Les « victimes » de Maffesoli sont « rhabillées pour l’hiver » selon l’expression consacrée. Ses victimes sont les intellectuels (le conformisme logique), les journalistes de l’ère de la page de variété et les politiques de l’opéra-bouffe. Hélène Strohl s’attaque elle aux « fonctionnaires hauts la tribu des tribus ». Chacun dans son style, les propos font mouche et les coups portés sont d’une efficacité redoutable.

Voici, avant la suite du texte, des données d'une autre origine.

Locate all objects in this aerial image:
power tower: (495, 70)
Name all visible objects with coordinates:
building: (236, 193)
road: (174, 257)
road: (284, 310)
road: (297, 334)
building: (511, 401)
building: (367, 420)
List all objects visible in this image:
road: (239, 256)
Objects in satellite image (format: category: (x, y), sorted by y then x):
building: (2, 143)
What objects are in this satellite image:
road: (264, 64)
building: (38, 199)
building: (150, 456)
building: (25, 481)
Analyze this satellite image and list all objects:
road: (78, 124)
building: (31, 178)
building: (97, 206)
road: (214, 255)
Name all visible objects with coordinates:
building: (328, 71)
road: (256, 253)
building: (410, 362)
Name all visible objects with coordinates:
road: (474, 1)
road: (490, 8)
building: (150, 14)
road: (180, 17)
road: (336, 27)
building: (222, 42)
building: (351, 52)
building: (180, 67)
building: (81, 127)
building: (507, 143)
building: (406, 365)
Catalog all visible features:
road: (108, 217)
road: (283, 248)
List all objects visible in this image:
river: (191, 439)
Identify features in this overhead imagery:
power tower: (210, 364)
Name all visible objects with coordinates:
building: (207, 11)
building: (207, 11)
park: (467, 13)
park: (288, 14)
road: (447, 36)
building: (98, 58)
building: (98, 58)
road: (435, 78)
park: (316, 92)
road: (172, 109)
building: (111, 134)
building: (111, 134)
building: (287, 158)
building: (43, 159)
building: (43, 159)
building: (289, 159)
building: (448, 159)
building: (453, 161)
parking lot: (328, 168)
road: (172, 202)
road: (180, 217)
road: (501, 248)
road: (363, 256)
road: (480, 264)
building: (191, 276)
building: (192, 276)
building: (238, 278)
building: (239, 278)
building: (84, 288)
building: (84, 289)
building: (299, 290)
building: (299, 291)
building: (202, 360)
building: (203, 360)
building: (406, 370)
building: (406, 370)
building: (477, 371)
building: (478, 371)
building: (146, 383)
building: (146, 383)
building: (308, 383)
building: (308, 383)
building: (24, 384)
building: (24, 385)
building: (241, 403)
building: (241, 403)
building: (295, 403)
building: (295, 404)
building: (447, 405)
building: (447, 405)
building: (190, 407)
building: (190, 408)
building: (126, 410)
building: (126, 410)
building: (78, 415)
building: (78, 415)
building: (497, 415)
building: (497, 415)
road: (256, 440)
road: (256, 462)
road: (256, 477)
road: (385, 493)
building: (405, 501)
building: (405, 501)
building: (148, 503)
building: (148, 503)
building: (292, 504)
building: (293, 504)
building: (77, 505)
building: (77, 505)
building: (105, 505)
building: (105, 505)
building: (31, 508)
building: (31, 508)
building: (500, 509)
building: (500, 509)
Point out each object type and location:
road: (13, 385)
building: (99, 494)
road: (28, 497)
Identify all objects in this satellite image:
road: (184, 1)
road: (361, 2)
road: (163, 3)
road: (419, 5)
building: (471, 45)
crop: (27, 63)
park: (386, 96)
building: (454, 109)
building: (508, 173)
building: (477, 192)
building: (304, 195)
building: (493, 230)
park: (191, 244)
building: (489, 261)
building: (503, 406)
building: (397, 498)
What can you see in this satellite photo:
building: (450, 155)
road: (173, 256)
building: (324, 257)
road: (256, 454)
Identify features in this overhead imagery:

En ce qui concerne les fonctionnaires hauts elle remarque le décalage entre « l’idéal espère affiché » et « leur fonction réelle dans la société postmoderne ». De fait, observe-t-elle, « la haute fonction publique, les gouvernants, les chefs d’entreprise du CAC 40, tous ces « gens » sont des Parisiens. D'où l'hostilité de la province. Elle observe que le « fonctionnaire haut » s’imagine supérieur et plus solidaire parce qu’il accepte d’être moins bien rémunéré que dans le privé, croit-il. Ce qui lui permet de se poser en quasi homme d’État, tout dévoué à la chose publique, et faisant le sacrifice d’une belle carrière dans le privé. A ceci près que le fonctionnaire haut est généralement cantonné dans des tâches extrêmement subalternes, dont la plus-value est quasi nulle, mais qui, en échange, coûte à la société aussi cher qu’un patron de PME.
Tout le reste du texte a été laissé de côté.